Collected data
.....

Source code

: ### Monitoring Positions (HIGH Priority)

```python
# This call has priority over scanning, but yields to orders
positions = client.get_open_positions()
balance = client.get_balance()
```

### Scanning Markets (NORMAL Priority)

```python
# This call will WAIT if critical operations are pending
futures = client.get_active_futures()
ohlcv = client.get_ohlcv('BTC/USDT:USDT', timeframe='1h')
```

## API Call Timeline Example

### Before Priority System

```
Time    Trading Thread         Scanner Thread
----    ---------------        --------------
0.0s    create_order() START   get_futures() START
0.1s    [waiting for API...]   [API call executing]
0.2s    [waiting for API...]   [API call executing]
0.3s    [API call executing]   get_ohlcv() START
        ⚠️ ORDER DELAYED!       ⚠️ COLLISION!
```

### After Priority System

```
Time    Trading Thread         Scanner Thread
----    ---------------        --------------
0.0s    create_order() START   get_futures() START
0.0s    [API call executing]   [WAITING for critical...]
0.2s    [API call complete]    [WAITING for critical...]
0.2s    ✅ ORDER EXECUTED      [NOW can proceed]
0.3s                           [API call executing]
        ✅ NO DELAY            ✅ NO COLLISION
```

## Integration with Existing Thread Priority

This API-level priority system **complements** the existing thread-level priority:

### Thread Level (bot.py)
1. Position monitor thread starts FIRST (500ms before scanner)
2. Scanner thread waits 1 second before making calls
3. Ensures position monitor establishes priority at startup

.....

## ACTIVITY
The response should contain only a verbatim copy of the lines from the line with "### Thread Level (bot.py)" to the final line of the records.

## RESULT OF THIS TASK
### Thread Level (bot.py)
1. Position monitor thread starts FIRST (500ms before scanner)
2. Scanner thread waits 1 second before making calls
3. Ensures position monitor establishes priority at startup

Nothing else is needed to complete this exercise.